WHAT TO DO: Copy each line from the data that has the word "fractalNoise" in it.

RECORDS FOR THIS TASK:

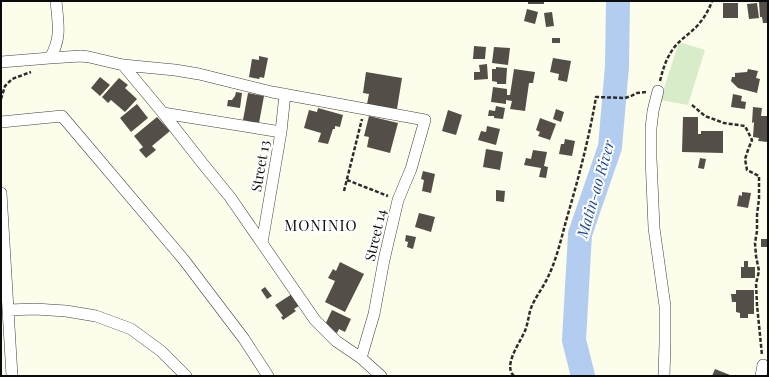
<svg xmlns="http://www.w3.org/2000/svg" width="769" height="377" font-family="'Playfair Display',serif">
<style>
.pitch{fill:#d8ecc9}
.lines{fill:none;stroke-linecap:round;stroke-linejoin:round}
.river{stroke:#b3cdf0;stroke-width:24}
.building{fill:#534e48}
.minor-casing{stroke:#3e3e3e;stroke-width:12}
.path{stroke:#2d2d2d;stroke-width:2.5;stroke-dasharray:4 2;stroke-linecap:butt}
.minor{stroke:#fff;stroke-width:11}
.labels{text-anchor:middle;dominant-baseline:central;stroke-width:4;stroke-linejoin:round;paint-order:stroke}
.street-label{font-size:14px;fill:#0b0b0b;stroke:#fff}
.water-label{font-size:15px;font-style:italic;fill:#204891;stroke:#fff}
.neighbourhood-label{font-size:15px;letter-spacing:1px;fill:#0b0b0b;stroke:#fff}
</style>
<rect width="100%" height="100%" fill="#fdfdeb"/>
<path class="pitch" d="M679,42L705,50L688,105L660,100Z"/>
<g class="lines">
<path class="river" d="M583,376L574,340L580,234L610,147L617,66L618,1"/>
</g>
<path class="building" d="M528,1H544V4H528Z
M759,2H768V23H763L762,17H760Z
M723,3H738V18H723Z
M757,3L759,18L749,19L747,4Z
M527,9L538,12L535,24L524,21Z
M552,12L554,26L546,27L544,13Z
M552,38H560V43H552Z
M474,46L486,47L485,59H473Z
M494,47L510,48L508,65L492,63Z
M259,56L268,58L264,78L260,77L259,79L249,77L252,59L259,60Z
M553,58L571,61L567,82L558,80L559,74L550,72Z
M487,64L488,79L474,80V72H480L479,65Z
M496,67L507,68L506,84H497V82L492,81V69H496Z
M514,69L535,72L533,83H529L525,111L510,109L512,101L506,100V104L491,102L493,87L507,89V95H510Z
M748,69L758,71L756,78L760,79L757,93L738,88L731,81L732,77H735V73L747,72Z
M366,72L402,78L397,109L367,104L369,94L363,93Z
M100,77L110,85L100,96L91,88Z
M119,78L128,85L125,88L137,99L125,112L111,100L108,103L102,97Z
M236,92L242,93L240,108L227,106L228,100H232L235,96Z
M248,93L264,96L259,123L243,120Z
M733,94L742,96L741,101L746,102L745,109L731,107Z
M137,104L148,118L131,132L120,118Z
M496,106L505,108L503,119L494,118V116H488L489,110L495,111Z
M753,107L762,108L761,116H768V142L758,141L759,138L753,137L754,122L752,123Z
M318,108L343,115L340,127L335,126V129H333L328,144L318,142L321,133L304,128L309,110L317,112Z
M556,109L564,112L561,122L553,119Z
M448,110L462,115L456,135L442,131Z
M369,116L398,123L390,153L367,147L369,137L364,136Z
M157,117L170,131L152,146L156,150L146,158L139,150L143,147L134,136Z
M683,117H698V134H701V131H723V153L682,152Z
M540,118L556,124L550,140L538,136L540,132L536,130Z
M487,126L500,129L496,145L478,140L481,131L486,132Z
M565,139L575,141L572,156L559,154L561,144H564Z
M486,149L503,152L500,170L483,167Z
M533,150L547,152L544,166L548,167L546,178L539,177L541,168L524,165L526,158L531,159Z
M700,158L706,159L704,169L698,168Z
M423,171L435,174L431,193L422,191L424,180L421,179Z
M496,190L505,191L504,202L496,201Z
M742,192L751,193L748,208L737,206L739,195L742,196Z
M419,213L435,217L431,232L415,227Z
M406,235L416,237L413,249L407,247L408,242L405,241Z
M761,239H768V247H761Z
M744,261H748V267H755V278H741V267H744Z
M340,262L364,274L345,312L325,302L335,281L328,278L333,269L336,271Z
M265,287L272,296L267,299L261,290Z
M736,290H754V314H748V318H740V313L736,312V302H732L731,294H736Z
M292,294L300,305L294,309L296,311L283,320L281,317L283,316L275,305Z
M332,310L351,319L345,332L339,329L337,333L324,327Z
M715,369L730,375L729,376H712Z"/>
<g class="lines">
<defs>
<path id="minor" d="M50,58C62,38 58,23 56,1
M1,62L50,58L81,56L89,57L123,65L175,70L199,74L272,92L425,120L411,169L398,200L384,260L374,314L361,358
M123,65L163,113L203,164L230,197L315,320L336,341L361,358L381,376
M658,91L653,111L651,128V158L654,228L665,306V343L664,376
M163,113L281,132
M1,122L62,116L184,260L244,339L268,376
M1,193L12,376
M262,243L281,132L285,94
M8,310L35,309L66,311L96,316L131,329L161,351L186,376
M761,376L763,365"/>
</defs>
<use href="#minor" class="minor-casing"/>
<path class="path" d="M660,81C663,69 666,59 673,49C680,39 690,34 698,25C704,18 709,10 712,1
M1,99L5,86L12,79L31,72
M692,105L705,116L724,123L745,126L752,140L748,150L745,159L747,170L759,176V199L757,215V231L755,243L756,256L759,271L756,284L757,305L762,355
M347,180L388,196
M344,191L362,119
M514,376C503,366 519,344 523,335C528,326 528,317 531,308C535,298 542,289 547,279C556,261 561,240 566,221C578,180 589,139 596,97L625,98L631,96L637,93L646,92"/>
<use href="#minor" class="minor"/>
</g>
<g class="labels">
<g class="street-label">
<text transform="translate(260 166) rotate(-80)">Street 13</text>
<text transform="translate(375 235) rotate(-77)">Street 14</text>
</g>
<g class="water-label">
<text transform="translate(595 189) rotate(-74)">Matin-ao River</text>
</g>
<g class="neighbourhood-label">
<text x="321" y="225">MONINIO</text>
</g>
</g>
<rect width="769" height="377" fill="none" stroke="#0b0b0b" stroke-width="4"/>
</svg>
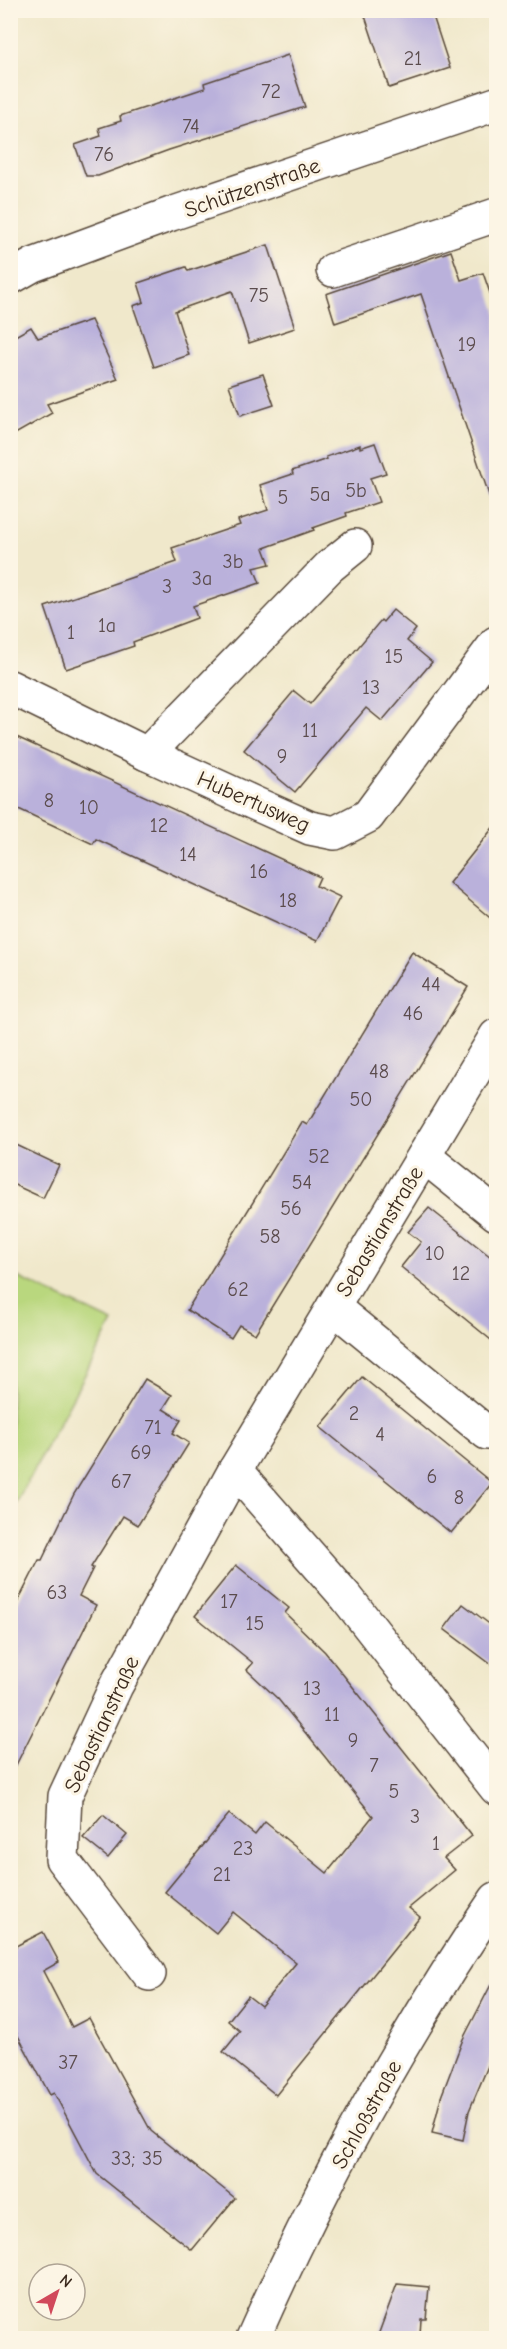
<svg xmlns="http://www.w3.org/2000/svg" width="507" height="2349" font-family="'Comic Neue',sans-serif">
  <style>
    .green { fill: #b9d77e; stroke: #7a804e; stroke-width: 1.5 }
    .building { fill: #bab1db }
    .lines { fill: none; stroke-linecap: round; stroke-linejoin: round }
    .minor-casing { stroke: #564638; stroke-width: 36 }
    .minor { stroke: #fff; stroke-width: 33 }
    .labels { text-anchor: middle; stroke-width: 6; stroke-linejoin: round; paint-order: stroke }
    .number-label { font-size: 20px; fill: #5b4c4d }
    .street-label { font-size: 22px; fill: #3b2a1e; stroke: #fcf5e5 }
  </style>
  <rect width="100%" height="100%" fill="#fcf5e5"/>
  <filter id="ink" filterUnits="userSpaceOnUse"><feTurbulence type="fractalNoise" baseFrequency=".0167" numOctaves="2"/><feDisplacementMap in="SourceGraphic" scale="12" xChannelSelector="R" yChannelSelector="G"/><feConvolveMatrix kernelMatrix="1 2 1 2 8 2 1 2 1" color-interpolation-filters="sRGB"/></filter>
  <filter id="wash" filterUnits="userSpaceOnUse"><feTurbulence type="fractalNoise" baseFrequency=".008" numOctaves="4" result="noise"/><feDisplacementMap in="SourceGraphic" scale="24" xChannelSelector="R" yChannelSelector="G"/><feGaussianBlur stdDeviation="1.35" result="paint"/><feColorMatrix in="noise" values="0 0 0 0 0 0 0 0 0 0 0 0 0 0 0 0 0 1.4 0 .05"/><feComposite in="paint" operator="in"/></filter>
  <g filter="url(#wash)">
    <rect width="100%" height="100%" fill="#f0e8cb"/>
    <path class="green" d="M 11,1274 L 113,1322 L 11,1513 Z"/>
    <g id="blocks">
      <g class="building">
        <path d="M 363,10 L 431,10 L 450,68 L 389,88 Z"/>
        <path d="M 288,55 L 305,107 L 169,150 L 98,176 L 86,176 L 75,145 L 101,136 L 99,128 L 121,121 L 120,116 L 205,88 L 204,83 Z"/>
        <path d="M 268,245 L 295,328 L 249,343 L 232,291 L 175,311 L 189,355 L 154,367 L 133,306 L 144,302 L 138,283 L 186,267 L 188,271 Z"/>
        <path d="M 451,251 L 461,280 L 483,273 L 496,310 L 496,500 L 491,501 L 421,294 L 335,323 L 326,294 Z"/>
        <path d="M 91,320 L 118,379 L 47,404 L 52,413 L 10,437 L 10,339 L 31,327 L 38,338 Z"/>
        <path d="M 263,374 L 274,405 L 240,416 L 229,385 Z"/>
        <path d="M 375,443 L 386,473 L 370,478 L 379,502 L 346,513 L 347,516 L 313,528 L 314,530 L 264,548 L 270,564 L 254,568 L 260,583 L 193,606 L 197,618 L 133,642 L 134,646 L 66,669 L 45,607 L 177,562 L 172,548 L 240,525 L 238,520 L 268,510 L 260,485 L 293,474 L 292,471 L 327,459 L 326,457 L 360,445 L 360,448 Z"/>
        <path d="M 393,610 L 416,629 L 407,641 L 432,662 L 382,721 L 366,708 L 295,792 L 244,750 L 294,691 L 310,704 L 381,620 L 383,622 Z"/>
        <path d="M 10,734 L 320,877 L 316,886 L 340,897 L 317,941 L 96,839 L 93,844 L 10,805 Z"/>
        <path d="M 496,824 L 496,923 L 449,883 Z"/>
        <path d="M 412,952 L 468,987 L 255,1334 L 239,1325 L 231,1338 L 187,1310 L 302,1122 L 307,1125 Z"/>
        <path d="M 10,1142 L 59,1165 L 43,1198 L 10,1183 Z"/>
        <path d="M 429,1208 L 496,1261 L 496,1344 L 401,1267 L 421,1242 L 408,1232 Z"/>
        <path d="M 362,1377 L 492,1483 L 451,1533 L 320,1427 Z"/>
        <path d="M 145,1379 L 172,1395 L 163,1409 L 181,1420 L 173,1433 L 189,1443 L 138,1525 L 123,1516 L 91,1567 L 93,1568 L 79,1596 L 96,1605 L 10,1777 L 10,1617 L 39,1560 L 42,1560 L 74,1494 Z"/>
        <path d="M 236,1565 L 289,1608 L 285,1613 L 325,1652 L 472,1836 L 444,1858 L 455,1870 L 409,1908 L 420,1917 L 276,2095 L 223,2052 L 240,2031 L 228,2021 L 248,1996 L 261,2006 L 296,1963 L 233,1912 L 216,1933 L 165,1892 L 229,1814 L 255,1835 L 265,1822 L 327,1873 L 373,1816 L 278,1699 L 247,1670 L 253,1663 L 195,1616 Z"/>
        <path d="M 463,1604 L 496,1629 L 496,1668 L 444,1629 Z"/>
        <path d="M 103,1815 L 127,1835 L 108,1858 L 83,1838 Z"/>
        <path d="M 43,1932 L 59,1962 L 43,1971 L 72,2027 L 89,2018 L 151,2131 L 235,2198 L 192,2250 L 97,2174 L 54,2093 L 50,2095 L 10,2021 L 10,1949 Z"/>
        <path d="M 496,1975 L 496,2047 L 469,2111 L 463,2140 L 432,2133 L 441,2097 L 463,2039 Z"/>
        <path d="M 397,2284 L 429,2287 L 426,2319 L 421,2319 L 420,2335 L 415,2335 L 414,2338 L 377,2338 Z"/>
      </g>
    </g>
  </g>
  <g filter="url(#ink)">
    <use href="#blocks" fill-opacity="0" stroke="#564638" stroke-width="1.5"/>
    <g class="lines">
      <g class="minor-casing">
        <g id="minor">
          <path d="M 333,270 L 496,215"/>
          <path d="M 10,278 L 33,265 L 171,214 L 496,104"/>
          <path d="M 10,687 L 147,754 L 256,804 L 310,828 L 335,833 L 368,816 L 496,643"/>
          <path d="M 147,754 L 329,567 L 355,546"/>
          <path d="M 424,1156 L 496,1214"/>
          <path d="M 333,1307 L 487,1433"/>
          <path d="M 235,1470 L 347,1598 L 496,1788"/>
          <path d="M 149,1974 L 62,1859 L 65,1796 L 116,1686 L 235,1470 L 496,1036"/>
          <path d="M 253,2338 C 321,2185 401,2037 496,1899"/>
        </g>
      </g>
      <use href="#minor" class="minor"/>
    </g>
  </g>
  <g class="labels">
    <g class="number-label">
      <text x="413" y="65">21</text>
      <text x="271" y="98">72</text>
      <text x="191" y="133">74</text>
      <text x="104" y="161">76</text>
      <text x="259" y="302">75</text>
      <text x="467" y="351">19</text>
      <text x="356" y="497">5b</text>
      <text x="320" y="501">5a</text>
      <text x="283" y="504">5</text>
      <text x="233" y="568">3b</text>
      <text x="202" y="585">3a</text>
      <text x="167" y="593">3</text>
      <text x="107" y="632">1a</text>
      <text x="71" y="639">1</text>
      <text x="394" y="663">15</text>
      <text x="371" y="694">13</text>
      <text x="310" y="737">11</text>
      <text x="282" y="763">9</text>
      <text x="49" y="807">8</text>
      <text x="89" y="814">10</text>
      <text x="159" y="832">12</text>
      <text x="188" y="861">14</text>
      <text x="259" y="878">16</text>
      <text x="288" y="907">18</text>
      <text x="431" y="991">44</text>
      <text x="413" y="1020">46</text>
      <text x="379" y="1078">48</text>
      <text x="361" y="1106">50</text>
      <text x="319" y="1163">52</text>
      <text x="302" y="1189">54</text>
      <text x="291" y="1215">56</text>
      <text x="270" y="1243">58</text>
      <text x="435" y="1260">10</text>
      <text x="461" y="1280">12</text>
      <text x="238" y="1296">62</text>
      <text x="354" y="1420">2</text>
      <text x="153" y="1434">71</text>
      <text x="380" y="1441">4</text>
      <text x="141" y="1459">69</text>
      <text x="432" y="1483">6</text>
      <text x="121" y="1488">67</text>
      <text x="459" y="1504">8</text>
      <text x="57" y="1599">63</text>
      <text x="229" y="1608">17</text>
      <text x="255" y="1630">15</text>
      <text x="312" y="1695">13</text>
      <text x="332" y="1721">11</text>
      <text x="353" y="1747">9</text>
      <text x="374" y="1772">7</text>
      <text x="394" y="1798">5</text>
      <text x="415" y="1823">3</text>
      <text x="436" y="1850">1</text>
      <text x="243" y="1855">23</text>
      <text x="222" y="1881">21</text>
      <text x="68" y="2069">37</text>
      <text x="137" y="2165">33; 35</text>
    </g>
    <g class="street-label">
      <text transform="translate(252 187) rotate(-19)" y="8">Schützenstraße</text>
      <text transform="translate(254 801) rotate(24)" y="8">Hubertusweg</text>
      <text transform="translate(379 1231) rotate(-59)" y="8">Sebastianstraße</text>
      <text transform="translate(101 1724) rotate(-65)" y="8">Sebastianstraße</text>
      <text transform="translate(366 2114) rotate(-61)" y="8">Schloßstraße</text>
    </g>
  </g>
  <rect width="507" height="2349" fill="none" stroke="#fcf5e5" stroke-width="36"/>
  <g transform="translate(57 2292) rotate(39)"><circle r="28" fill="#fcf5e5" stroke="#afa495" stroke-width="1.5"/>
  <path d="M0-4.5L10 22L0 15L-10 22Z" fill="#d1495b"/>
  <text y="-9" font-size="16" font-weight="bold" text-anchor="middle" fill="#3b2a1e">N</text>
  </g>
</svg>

EXPECTED ANSWER:
  <filter id="ink" filterUnits="userSpaceOnUse"><feTurbulence type="fractalNoise" baseFrequency=".0167" numOctaves="2"/><feDisplacementMap in="SourceGraphic" scale="12" xChannelSelector="R" yChannelSelector="G"/><feConvolveMatrix kernelMatrix="1 2 1 2 8 2 1 2 1" color-interpolation-filters="sRGB"/></filter>
  <filter id="wash" filterUnits="userSpaceOnUse"><feTurbulence type="fractalNoise" baseFrequency=".008" numOctaves="4" result="noise"/><feDisplacementMap in="SourceGraphic" scale="24" xChannelSelector="R" yChannelSelector="G"/><feGaussianBlur stdDeviation="1.35" result="paint"/><feColorMatrix in="noise" values="0 0 0 0 0 0 0 0 0 0 0 0 0 0 0 0 0 1.4 0 .05"/><feComposite in="paint" operator="in"/></filter>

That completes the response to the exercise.